Le partage de l’idéal musical de Casals acheva de clarifier les aspirations musicales d’Istomin. Il était à la fois fasciné par la perfection de Toscanini et de Heifetz et par l’humanisme de Casals. Etait-il possible de concilier les deux ? Istomin était prêt à relever le défi de faire coexister des qualités qui semblaient difficiles, voire impossibles, à réunir en une seule et même personne… Il se définissait volontiers comme un musicien-virtuose, précisant qu’il s’agissait d’une espèce très rare! Le lien avec Casals fut d’emblée si fort qu’Istomin, qui n’avait pas d’engagement important avant la fin de l’automne, décida de rester tout l’été à Prades, jouant et bavardant chaque jour avec lui. Casals était si enthousiaste qu’il fit des démarches pour trouver des engagements pour Istomin à Lisbonne et en Italie (à Turin, à Milan et à Florence). Ces concerts venaient s’ajouter à ceux que Rudolf Serkin avaient obtenus pour lui en Suisse (à Bâle et à Zurich). C’était un privilège et surtout une marque de confiance exceptionnelle de la part de deux grands musiciens qui répugnaient d’ordinaire à toute intervention pour soutenir la carrière de leurs disciples.
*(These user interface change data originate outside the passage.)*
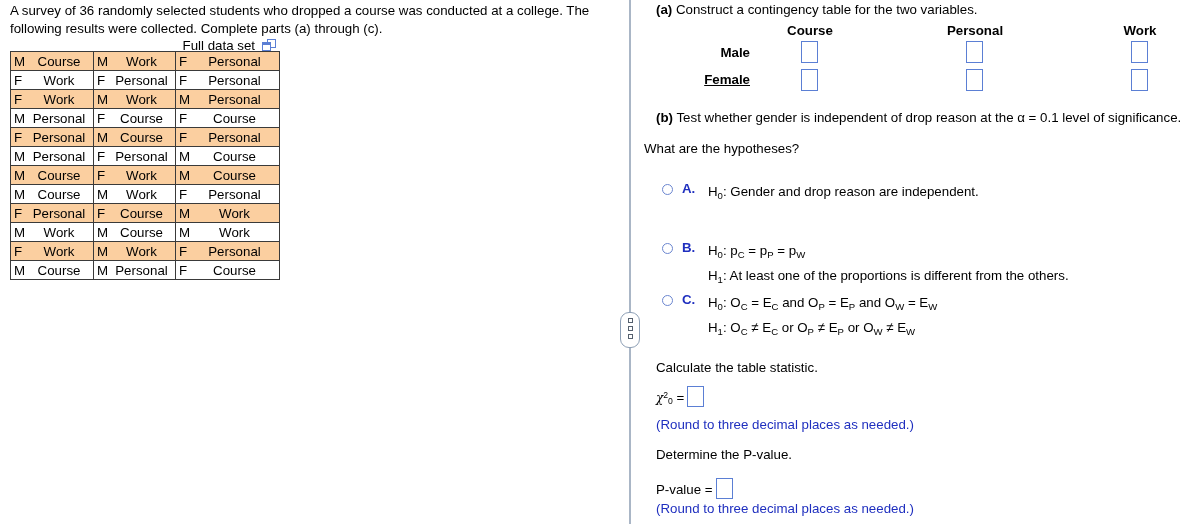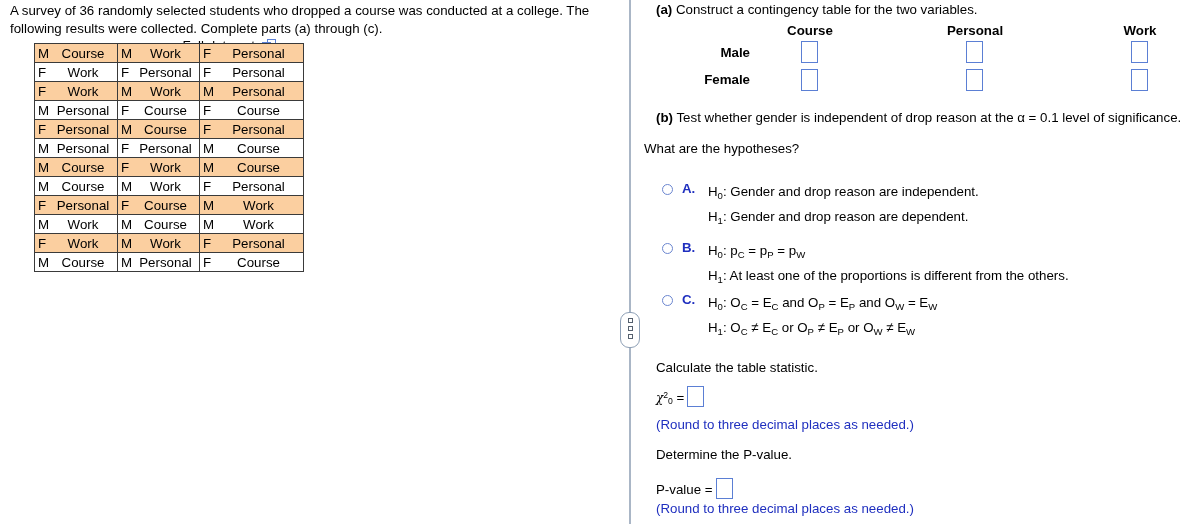--- a/index.html
+++ b/index.html
@@ -74,25 +74,24 @@
     position: absolute;
     left: 0; top: 0; right: 0;
     height: 2.4px;
     background: #5b7fd4;
   }
 
   
   #data-table {
     position: absolute;
     left: 10px;
-    top: 43px;
+    top: 51px;
     border-collapse: collapse;
     table-layout: fixed;
     font-size: 13.3px;
-    margin-left: 24px;
   }
   #data-table td {
     border: 1px solid #3a3a3a;
     height: 18px;
     padding: 0;
     vertical-align: middle;
     background: #ffffff;
   }
   #data-table tr.hl td { background: #fbcfa0; }
   #data-table td .g {
@@ -321,42 +320,41 @@
   <div class="q-line" style="left:16px; top:2px;">
     <span class="bold">(a)</span>
     <span>Construct a contingency table for the two variables.</span>
   </div>
 
   <div class="ct-header" style="left:110px; top:23px; width:120px;">Course</div>
   <div class="ct-header" style="left:275px; top:23px; width:120px;">Personal</div>
   <div class="ct-header" style="left:440px; top:23px; width:120px;">Work</div>
 
   <div class="ct-rowlabel" style="left:0px; top:45px; width:110px;">Male</div>
-  <div class="ct-rowlabel" style="left:0px; top:72px; width:110px;">Female</div>
+  <div class="ct-rowlabel" style="left:0px; top:72px; width:110px;text-decoration:underline;">Female</div>
 
   <div class="ans-box" style="left:161px; top:41px;"></div>
   <div class="ans-box" style="left:326px; top:41px;"></div>
   <div class="ans-box" style="left:491px; top:41px;"></div>
   <div class="ans-box" style="left:161px; top:69px;"></div>
   <div class="ans-box" style="left:326px; top:69px;"></div>
   <div class="ans-box" style="left:491px; top:69px;"></div>
 
   <div class="q-line" style="left:16px; top:110px;">
     <span class="bold">(b)</span>
     <span>Test whether gender is independent of drop reason at the α = 0.1 level of significance.</span>
   </div>
 
   <div class="q-line" style="left:4px; top:141px;">What are the hypotheses?</div>
 
   <div class="choice" style="left:22px; top:181px;">
     <span class="radio"></span>
     <span class="choice-letter">A.</span>
     <span class="choice-body">
       <div>H<sub>0</sub>: Gender and drop reason are independent.</div>
-      <div>H<sub>1</sub>: Gender and drop reason are dependent.</div>
     </span>
   </div>
 
   <div class="choice" style="left:22px; top:240px;">
     <span class="radio"></span>
     <span class="choice-letter">B.</span>
     <span class="choice-body">
       <div>H<sub>0</sub>: p<sub>C</sub> = p<sub>P</sub> = p<sub>W</sub></div>
       <div>H<sub>1</sub>: At least one of the proportions is different from the others.</div>
     </span>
Lorsqu’à la mi-décembre Istomin repartit pour les Etats-Unis, il avait le sentiment d’entrer dans une nouvelle phase de sa vie et de sa carrière. Busch, Huberman et Rodzinski l’avaient déjà reconnu comme l’un des leurs. Etre adoubé par Casals, c’était une étape de plus. Il ne pouvait plus avoir de doute sur son talent. C’était à la fois un honneur et une responsabilité : à lui, désormais, de travailler et de réaliser toutes les promesses qu’il portait en lui.

Musique

Bach. Concerto en ré mineur BWV 1052. Eugene Istomin, Busch Chamber Players. Adolf Busch. Enregistré pour Columbia à New York le 25 avril 1945.

 

Bach, Toccata en mi mineur BWV 914. Enregistré pour Columbia en juillet 1950 à Londres.

 

Brahms, Variations sur un thème de Haendel op. 24, thème et variations 1 à 6. Enregistré par Columbia en mars 1951 (Istomin les jouait en concert depuis 1946).